START Source text

# 1745 tube length for butterfly



## plinker45 (Jun 30, 2013)

hi all ive just bought some 1745 tubes. what id like to know is what length do i need to cut the tubes for tapered butterfly ? also when tapering tubes how far back do you fold back the tubes? last question whats the best method for tying tubes cotton or strips of tb.many thanks guys (and gals).


----------



## Henry the Hermit (Jun 2, 2010)

Get a piece of string and measure your butterfly draw. Divide that number by 5. That will be the finished relaxed length of your tube set. Multiply that number by 1.5 and add 1/2 inch to allow tying the pouch. Then refer to this tutorial I made about tying pseudo tapers. I need to redo it to show the 1745 sleeve I now use at the join point.

http://oldpeddler.com/biombos/bandset-1842/index.html

Everything (almost) you ever wanted to know about Chinese tubes.

http://slingshotforum.com/topic/13242-testing-chinese-tubes/


----------



## plinker45 (Jun 30, 2013)

Henry in Panama said:


> Get a piece of string and measure your butterfly draw. Divide that number by 5. That will be the finished relaxed length of your tube set. Multiply that number by 1.5 and add 1/2 inch to allow tying the pouch. Then refer to this tutorial I made about tying pseudo tapers. I need to redo it to show the 1745 sleeve I now use at the join point.
> 
> http://oldpeddler.com/biombos/bandset-1842/index.html
> 
> ...


i,ll do that thanks


----------

END Source text
START Entries provided

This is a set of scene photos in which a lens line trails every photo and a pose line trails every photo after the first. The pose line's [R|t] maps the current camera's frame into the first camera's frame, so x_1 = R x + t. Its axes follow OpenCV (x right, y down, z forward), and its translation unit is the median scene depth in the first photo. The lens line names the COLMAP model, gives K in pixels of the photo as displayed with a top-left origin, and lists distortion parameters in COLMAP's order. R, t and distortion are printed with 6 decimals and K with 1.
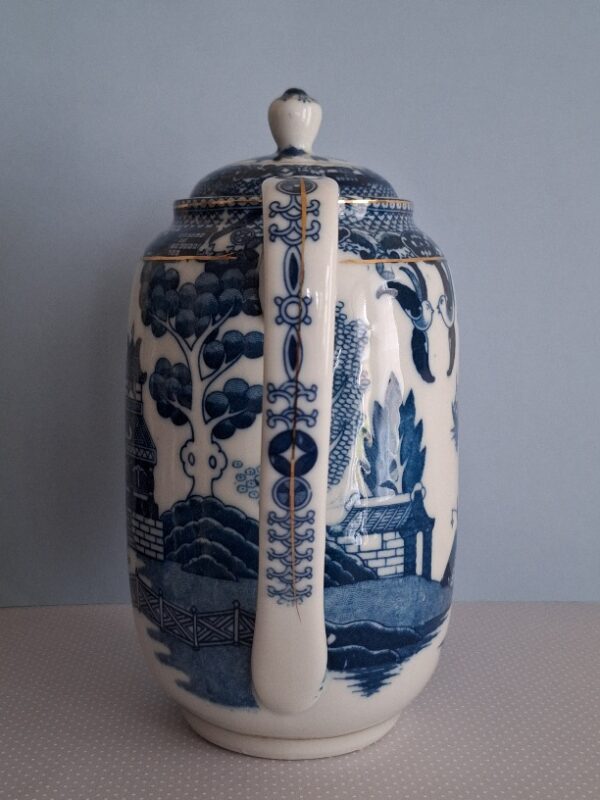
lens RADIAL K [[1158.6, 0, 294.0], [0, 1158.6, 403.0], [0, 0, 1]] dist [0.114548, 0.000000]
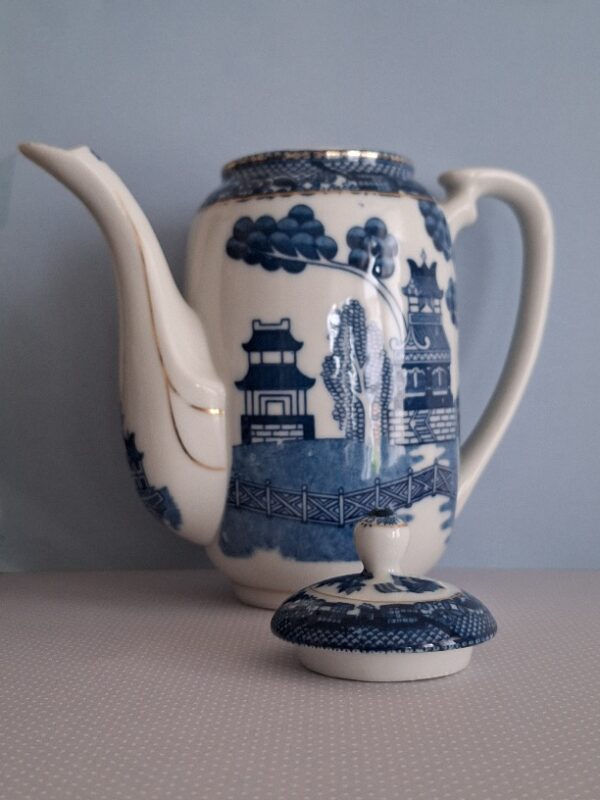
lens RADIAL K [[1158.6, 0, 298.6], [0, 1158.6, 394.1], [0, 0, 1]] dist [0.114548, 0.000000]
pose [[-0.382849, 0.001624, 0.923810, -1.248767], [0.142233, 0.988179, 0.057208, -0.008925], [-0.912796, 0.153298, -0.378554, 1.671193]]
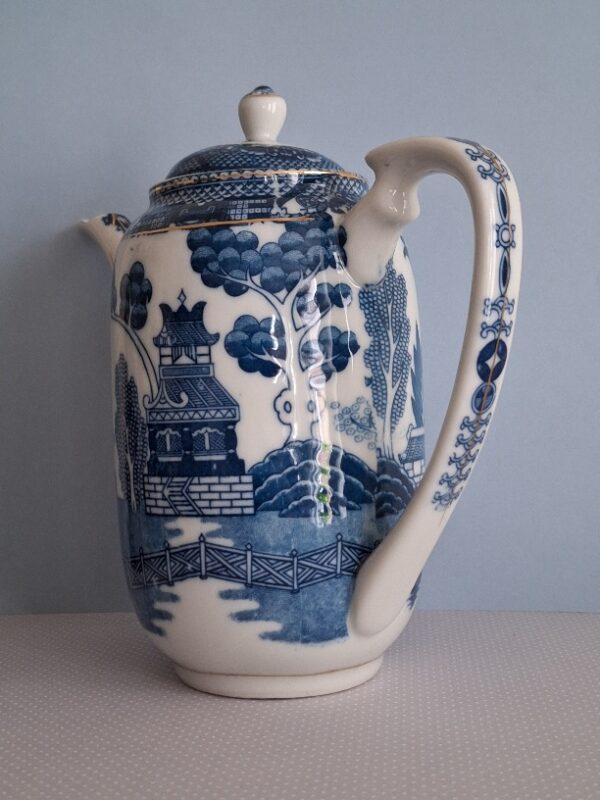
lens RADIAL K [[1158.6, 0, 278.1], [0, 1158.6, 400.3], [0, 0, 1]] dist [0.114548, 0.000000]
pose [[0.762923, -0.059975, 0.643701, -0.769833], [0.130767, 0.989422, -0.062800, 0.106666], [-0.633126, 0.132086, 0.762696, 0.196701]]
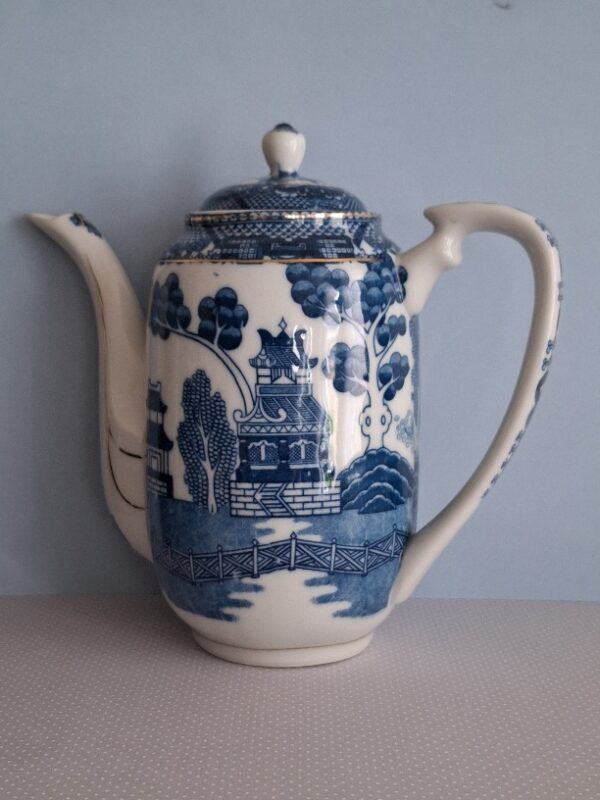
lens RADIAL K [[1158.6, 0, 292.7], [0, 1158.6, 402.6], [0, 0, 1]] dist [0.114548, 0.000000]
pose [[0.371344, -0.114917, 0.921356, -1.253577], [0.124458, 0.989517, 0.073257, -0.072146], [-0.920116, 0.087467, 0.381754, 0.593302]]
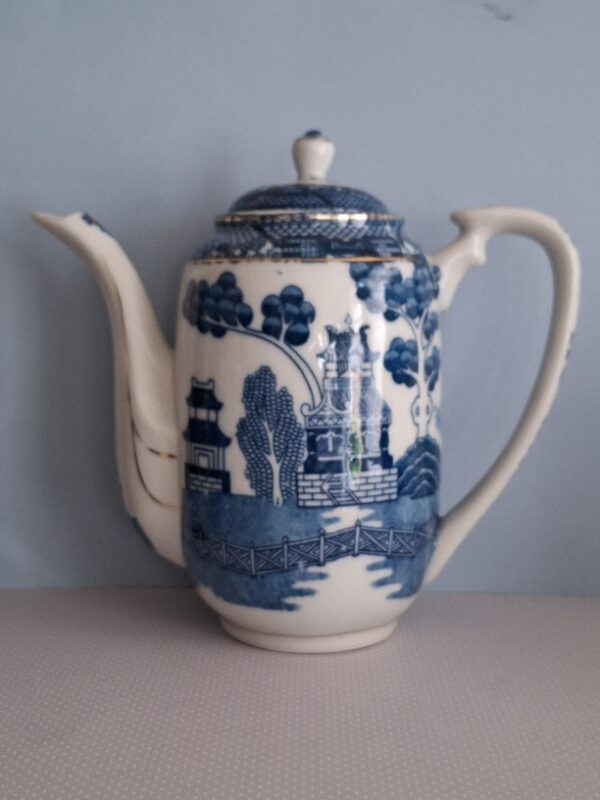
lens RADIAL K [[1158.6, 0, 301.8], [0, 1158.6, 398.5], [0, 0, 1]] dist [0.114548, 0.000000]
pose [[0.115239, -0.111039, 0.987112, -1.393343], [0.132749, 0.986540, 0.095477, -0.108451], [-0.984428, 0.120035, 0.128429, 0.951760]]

END Entries provided

**Set of tasks**
A – Quote the slingshot tube forum thread in full, word for word.
B – Reproduce the records from their first line up to and including the line with "394.1], [0, 0, 1]] dist [0.114548, 0.000000]", substituting "coordinate system" for "frame" and changing nothing else. Omit the pictures from your answer.

**Answer set**
A –
# 1745 tube length for butterfly



## plinker45 (Jun 30, 2013)

hi all ive just bought some 1745 tubes. what id like to know is what length do i need to cut the tubes for tapered butterfly ? also when tapering tubes how far back do you fold back the tubes? last question whats the best method for tying tubes cotton or strips of tb.many thanks guys (and gals).


----------



## Henry the Hermit (Jun 2, 2010)

Get a piece of string and measure your butterfly draw. Divide that number by 5. That will be the finished relaxed length of your tube set. Multiply that number by 1.5 and add 1/2 inch to allow tying the pouch. Then refer to this tutorial I made about tying pseudo tapers. I need to redo it to show the 1745 sleeve I now use at the join point.

http://oldpeddler.com/biombos/bandset-1842/index.html

Everything (almost) you ever wanted to know about Chinese tubes.

http://slingshotforum.com/topic/13242-testing-chinese-tubes/


----------



## plinker45 (Jun 30, 2013)

Henry in Panama said:


> Get a piece of string and measure your butterfly draw. Divide that number by 5. That will be the finished relaxed length of your tube set. Multiply that number by 1.5 and add 1/2 inch to allow tying the pouch. Then refer to this tutorial I made about tying pseudo tapers. I need to redo it to show the 1745 sleeve I now use at the join point.
> 
> http://oldpeddler.com/biombos/bandset-1842/index.html
> 
> ...


i,ll do that thanks


----------

B –
This is a set of scene photos in which a lens line trails every photo and a pose line trails every photo after the first. The pose line's [R|t] maps the current camera's coordinate system into the first camera's coordinate system, so x_1 = R x + t. Its axes follow OpenCV (x right, y down, z forward), and its translation unit is the median scene depth in the first photo. The lens line names the COLMAP model, gives K in pixels of the photo as displayed with a top-left origin, and lists distortion parameters in COLMAP's order. R, t and distortion are printed with 6 decimals and K with 1.
lens RADIAL K [[1158.6, 0, 294.0], [0, 1158.6, 403.0], [0, 0, 1]] dist [0.114548, 0.000000]
lens RADIAL K [[1158.6, 0, 298.6], [0, 1158.6, 394.1], [0, 0, 1]] dist [0.114548, 0.000000]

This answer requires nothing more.